Distribution of P. chrysosporium genes encoding upregulated transcripts in carbon limited B3 medium (CLB, inner ring), nitrogen-limited B3 medium (NLB, center ring), and Highley's basal medium containing avicel (HBA, outer ring). Parenthetical values following each category refer to the number of genes in CLB, NLB, and HBA.

FIG. 3.

Organization and expression of scaffold 5 cluster of family G1 proteases. Purple filled arrows denote G1 family peptidases. Protein models Pchr31964 and Pchr43144 (indicated by asterisks) are truncated at the 5′ termini, but alternative ab initio models Pchr3963 and Pchr4008, respectively, reveal complete sequence with predicted secretion signals (green fill).
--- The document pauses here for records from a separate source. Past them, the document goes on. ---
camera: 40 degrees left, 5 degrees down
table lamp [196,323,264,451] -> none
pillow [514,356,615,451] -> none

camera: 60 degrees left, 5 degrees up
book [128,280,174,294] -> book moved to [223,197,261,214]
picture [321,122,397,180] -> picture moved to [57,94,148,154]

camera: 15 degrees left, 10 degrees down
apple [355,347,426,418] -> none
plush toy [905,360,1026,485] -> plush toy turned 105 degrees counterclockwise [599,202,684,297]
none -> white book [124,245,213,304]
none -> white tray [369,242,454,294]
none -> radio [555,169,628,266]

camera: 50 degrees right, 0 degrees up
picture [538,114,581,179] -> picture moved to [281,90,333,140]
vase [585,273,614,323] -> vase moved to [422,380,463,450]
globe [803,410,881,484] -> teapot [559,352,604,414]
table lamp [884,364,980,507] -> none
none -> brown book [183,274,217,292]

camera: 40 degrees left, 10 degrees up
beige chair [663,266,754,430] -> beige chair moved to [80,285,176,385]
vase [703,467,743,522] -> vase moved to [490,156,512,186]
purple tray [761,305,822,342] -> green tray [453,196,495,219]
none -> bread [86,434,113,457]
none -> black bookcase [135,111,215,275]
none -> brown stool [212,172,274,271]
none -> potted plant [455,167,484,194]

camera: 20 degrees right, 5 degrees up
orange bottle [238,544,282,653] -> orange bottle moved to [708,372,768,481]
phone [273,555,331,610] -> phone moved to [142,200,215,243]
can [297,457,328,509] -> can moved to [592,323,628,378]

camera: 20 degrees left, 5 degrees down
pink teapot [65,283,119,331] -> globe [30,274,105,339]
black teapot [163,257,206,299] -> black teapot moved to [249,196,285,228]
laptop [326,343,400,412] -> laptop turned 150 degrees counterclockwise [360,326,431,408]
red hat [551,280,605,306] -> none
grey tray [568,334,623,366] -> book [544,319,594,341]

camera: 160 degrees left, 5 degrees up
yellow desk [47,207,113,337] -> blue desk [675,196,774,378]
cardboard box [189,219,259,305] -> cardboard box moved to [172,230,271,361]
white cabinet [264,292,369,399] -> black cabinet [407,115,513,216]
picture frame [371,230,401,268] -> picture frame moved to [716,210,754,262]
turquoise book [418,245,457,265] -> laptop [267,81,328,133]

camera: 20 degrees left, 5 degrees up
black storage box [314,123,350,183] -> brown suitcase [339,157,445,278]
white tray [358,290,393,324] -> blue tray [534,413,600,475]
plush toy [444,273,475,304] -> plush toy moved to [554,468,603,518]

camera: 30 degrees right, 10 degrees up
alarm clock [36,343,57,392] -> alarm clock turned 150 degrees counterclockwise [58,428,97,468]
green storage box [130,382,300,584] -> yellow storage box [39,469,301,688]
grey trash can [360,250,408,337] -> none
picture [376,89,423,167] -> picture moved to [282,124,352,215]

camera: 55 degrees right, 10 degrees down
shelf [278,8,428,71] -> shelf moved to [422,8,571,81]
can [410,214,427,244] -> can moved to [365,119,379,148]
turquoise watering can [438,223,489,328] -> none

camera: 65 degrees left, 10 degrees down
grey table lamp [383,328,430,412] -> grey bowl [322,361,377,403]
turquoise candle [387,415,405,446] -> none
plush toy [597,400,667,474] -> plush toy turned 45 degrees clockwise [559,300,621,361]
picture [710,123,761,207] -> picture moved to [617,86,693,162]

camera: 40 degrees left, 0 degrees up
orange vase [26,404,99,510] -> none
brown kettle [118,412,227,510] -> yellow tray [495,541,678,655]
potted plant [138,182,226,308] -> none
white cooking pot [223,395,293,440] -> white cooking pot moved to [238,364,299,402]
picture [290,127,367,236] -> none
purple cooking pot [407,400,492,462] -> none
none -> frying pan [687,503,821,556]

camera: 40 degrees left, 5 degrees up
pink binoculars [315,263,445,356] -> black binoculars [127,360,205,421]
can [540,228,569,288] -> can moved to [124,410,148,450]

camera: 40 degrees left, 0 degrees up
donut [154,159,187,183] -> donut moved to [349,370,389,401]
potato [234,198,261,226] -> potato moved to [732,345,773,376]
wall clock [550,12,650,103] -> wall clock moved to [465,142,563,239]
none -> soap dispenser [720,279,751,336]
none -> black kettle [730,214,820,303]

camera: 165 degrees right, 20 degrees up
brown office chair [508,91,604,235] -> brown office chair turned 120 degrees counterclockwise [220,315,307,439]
Vertical colored bars indicate microarray-derived expression results from nutrient-limited cultures versus nutrient-replete medium and from cellulose-containing medium versus glucose-containing medium. The lower right scale indicates the log₂ signal strength. Peptides corresponding to models Pchr131262, Pchr43144, and Pchr121400 were identified by LC-MS/MS, and the corresponding Mascot scores are listed.

FIG. 4.

Transcript levels of copper radical oxidase (cro2), CDH (cdh1), and copper radical oxidase (glx) as determined by qRT-PCR (A) and microarray (B).